She dropped Habazin in the Showtime-televised bout with a body shot, the first time that Habazin was down in her professional career and Shields’ first knockdown as a pro. Habazin had fought a poor caliber of opponent and didn’t seem to have either the knowledge, talent or motivation to push Shields or threaten her in any way.

There was a lot of trash talking and sharp words before the bout, and Shields gloated after the win.

“She can take a piece of humble pie and go back to Croatia,” Shields said.

Shields made a point of going to the body, and according to CompuBox, nearly half of all the punches she landed (68 of 141) were to the body. For the bout, Shields connected on 141-of-516 punches while absorbing just 49 shots out of the 285 that Habazin threw.

Habazin was out of her depth and the bout wasn’t remotely competitive.

While Shields’ record is remarkable, and she deserves plenty of credit for what she’s been able to accomplish, she simply doesn’t have the number of bouts or quality opponents to put her in the ranking with the greatest women in the sport’s history.

She may get there one day, because she is a highly skilled and motivated fighter, but she has a way to go before the GWOAT title can fairly be bestowed upon her.

-=-=-

■ Required work
[1] Condense the paragraph of the fight report that begins "Shields made a point of going to the body" into one or two shorter sentences, keeping its main facts.
[2] Carry the fight report forward, picking up after its final sentence.

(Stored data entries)
-=-=-

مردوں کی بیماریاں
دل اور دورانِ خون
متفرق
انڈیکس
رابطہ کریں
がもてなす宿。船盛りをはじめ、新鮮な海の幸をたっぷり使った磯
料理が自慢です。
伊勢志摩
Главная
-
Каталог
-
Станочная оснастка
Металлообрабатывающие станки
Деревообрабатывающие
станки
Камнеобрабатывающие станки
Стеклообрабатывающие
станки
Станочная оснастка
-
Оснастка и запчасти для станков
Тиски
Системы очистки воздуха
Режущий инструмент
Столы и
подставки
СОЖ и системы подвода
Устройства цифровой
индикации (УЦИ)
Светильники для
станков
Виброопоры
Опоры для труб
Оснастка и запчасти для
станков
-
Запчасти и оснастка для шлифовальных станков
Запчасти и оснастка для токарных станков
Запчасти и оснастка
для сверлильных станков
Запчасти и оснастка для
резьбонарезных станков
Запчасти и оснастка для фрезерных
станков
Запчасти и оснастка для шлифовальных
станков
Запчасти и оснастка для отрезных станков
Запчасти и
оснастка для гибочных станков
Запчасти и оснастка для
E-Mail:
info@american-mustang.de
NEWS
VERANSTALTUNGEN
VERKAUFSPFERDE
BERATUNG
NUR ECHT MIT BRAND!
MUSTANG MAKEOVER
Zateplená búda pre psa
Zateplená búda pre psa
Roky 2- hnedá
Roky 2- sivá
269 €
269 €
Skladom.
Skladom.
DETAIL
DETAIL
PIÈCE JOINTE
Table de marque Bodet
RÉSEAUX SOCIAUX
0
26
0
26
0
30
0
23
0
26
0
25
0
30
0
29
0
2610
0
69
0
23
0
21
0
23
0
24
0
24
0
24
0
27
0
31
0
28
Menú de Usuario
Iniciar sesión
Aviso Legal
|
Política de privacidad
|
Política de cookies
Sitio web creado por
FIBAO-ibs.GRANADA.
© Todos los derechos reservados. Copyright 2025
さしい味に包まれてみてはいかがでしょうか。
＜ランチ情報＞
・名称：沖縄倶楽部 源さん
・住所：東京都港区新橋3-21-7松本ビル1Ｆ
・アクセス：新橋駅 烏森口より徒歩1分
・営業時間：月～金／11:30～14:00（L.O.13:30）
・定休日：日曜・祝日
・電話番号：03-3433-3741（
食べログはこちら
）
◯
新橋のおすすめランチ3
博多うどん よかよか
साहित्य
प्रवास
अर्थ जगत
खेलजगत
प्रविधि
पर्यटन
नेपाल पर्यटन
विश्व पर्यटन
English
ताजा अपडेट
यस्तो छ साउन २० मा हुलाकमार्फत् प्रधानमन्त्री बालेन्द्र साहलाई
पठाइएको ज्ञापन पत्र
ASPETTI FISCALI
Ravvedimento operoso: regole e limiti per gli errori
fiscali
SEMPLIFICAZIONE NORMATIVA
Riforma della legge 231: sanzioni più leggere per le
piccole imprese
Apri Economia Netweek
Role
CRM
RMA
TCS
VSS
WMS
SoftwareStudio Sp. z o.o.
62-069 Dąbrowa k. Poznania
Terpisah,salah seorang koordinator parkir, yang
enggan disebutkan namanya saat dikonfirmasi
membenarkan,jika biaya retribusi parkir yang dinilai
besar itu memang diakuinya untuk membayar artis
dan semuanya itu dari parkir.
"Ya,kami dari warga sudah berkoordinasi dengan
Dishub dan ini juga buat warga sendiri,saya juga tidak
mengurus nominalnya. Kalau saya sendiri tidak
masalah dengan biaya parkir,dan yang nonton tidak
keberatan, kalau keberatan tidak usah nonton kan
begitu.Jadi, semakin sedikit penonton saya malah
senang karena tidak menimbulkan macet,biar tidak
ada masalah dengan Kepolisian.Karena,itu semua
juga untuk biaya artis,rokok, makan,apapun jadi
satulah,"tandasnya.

-=-=-

■ Answers by task
[1] According to CompuBox, Shields focused on the body, landing nearly half of her 141 connected punches (68) there. She landed 141 of 516 punches overall, while Habazin landed only 49 of 285.

[2]
A way she can do that is by improving her punching power and her ability to finish. Shields has just two finishes in her 10 victories, and so her knockout percentage of 20 percent pales in comparison to that of Lucia Rijker (14 KOs in 17 fights, 82.4 percent); Ann Wolfe (64 percent); Laila Ali (88 percent); Regina Halmich (28.5 percent); Christy Martin (52.5) or Cecilia Braekhus (25 percent).

Because she’s outspoken, Shields gets plenty of criticism. Some of it is deserved and fair, but much is over the top and out of line. She’s a neophyte — just 10 fights and is only 24 years old — and is only going to get better.

Now is not the time to judge her. She should be judged in an all-time context after she’s gained more experience and has fully fleshed out her talents. She’s an amazingly gifted fighter who, despite a few missteps, is trying her best to drag women’s boxing into the mainstream.

She’s an elite talent and that GWOAT crown may someday fit nicely upon her head. It’s a bit early, though, for that kind of talk.